Veinte minutos antes de salir a la calle, agarré el pantalón que iba a usar y lo pasé por la máquina de coser. Si de algo me ha servido una pequeña dosis de intrusismo o curiosidad, y una máquina de coser heredada de no sé quién, es para aprender a ajustarme los pantalones. Y eso hago desde hace años, ajustar a mi cuerpo prendas que pertenecieron a gente que apenas -o nunca- conocí.
Cuando los marines americanos triunfaban sobre una ciudad o campamento enemigo en la Segunda Guerra Mundial solían caer sobre las bocas abiertas de los cadáveres y a punta de bayoneta extraerles el oro de las muelas. En mi casa se hace algo parecido cuando se le extrae el zipper a un pantalón o un short que arrojaremos. He cosido pantalones completamente nuevos con un zipper que antes de llegar a nosotros perteneció a un fulano o mengano que apenas conocí y que murió o se fue del país.
La experiencia de usar prendas de vestir en mi casa, en efecto, tiene en alta medida aires de tanatorio. Pero si reconocemos que hay algo tanático en mirarse frente al espejo con una prenda ajena, también habría que incluir lo erótico. He gozado fugazmente el hecho de no ser completamente yo mismo por unas horas (hay un tiempo equis en que el pantalón o la camisa no son precisamente tú). Uno, de repente, cree que esa pieza incorporada podría hacerlo más propenso al ligue, a la conquista, a la obtención de un trabajo.
Confirmo el refrán: uno es justo lo que su manera de vestir emite. Una existencia en estado de contingencia permanente, o un devenir bajo control. Tuve una novia a la que le gusté porque toda mi ropa, aunque era vieja y dudosa, estaba ajustadita. Según ella eso quería decir que yo estaba apto para muchas cosas más.

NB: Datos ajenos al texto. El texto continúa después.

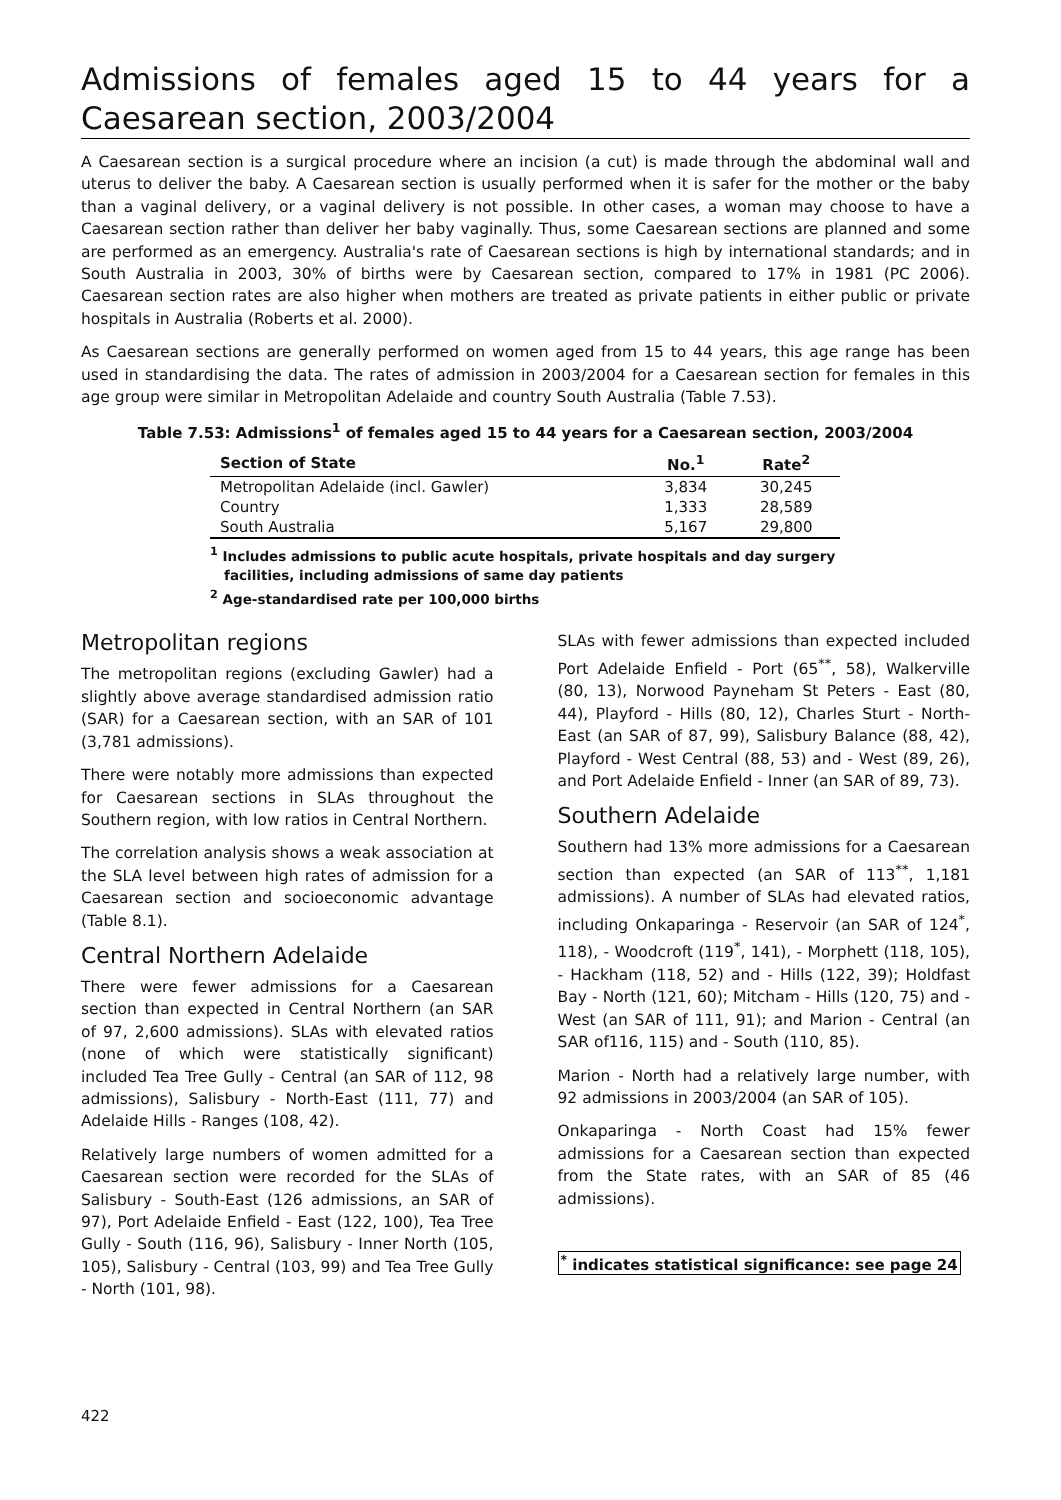Admissions of females aged 15 to 44 years for a Caesarean section, 2003/2004
A Caesarean section is a surgical procedure where an incision (a cut) is made through the abdominal wall and uterus to deliver the baby. A Caesarean section is usually performed when it is safer for the mother or the baby than a vaginal delivery, or a vaginal delivery is not possible. In other cases, a woman may choose to have a Caesarean section rather than deliver her baby vaginally. Thus, some Caesarean sections are planned and some are performed as an emergency. Australia's rate of Caesarean sections is high by international standards; and in South Australia in 2003, 30% of births were by Caesarean section, compared to 17% in 1981 (PC 2006). Caesarean section rates are also higher when mothers are treated as private patients in either public or private hospitals in Australia (Roberts et al. 2000).
As Caesarean sections are generally performed on women aged from 15 to 44 years, this age range has been used in standardising the data. The rates of admission in 2003/2004 for a Caesarean section for females in this age group were similar in Metropolitan Adelaide and country South Australia (Table 7.53).
Table 7.53: Admissions<sup>1</sup> of females aged 15 to 44 years for a Caesarean section, 2003/2004
| Section of State | No.<sup>1</sup> | Rate<sup>2</sup> |
| --- | --- | --- |
| Metropolitan Adelaide (incl. Gawler) | 3,834 | 30,245 |
| Country | 1,333 | 28,589 |
| South Australia | 5,167 | 29,800 |
<sup>1</sup> Includes admissions to public acute hospitals, private hospitals and day surgery
facilities, including admissions of same day patients
<sup>2</sup> Age-standardised rate per 100,000 births
Metropolitan regions
The metropolitan regions (excluding Gawler) had a slightly above average standardised admission ratio (SAR) for a Caesarean section, with an SAR of 101 (3,781 admissions).
There were notably more admissions than expected for Caesarean sections in SLAs throughout the Southern region, with low ratios in Central Northern.
The correlation analysis shows a weak association at the SLA level between high rates of admission for a Caesarean section and socioeconomic advantage (Table 8.1).
Central Northern Adelaide
There were fewer admissions for a Caesarean section than expected in Central Northern (an SAR of 97, 2,600 admissions). SLAs with elevated ratios (none of which were statistically significant) included Tea Tree Gully - Central (an SAR of 112, 98 admissions), Salisbury - North-East (111, 77) and Adelaide Hills - Ranges (108, 42).
Relatively large numbers of women admitted for a Caesarean section were recorded for the SLAs of Salisbury - South-East (126 admissions, an SAR of 97), Port Adelaide Enfield - East (122, 100), Tea Tree Gully - South (116, 96), Salisbury - Inner North (105, 105), Salisbury - Central (103, 99) and Tea Tree Gully - North (101, 98).
SLAs with fewer admissions than expected included Port Adelaide Enfield - Port (65<sup>**</sup>, 58), Walkerville (80, 13), Norwood Payneham St Peters - East (80, 44), Playford - Hills (80, 12), Charles Sturt - North-East (an SAR of 87, 99), Salisbury Balance (88, 42), Playford - West Central (88, 53) and - West (89, 26), and Port Adelaide Enfield - Inner (an SAR of 89, 73).
Southern Adelaide
Southern had 13% more admissions for a Caesarean section than expected (an SAR of 113<sup>**</sup>, 1,181 admissions). A number of SLAs had elevated ratios, including Onkaparinga - Reservoir (an SAR of 124<sup>*</sup>, 118), - Woodcroft (119<sup>*</sup>, 141), - Morphett (118, 105), - Hackham (118, 52) and - Hills (122, 39); Holdfast Bay - North (121, 60); Mitcham - Hills (120, 75) and - West (an SAR of 111, 91); and Marion - Central (an SAR of116, 115) and - South (110, 85).
Marion - North had a relatively large number, with 92 admissions in 2003/2004 (an SAR of 105).
Onkaparinga - North Coast had 15% fewer admissions for a Caesarean section than expected from the State rates, with an SAR of 85 (46 admissions).
<sup>*</sup> indicates statistical significance: see page 24
422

Le doy la razón, si algo odiamos al menos los profesionales es ser presa del azar. Si algo hace viril a un hombre y a una mujer es creerlos capaces de prever contingencias y tener el dominio de la situación. Por eso es eróticamente recomendable –aunque le parezca kitsch-, andar combinado. Todo hombre y toda mujer cae de bruces frente a un sujeto que combina el color del zapatos con el color de la gorra. O el color del pantalón con el color de sus gafas.
Si se hiciera un museo de las prendas cubanas más utilizadas se chocaría de a plano, no solo con nuestra historia y sus hitos inevitables, sino con nuestra manera más habitual de usar a la propia historia como prenda.
Por ejemplo, creo que abundaría la prenda político-antimperialista: el uniforme de miliciano, quizá el verde olivo. Recuerdo los pulóveres de “Liberen a Elián”, o “Mi honda es la de David”. Si el Estado reaccionaba contra algo, lo hacía, entre otras cosas, vistiendo a las masas. Las reproducciones de arte cubano, que en definitiva divulgaban en estado puro la creatividad, el individualismo nacional, se vendía al turismo.
Se podría agregar los olores. El olor de un batallón de milicianos, el olor de una mujer que sale de un desfile del primero de mayo, el olor de un machetero, y el olor, por supuesto, de una tienda de ropa reciclada. Un cubano no conocerá su olor genérico, pero sí a qué huele un yuma. Desde que entró el turismo a Cuba hemos querido saber por qué demonios huelen tan rico. ¿Será su ropa, su piel, su detergente, su modelo económico?
Creo que lo que pudimos ser se parece permanentemente a lo que somos. Está en nuestra ropa, en nuestra horrible albañilería, en los remiendos de nuestros almendrones.
Hace unos años estaba de paso en la oficina de la Muestra Joven del ICAIC, y mientras esperaba por alguna gestión escuché una deliciosa conversación entre dos de sus organizadoras. Una le prometía a otra que antes de irse del país le iba a dejar algunos vestidos, blusas e incuso ropa interior. La que heredaría era, sin duda, una de las mujeres mejor arregladas que han pasado por allí. De pronto sentí que todos, tanto en Santiago como en La Habana resolvíamos de velorio en velorio.
Nuestra manera de vestir, nuestros almendrones, nuestros olores, nuestra horrible albañilería expresan una forma de virilidad, chapucera, contingente, precaria que nos vende en bandeja. Más allá de si es bueno o malo he terminado reconociéndome en ellas. Me suelo sentir un idiota cuando las juzgo sin no reconocer en mí una responsabilidad en ello, no por conformismo, sino porque somos justo lo que hemos logrado ser. Este país es nuestro traje, pantalón, camisa o blusa, a la medida.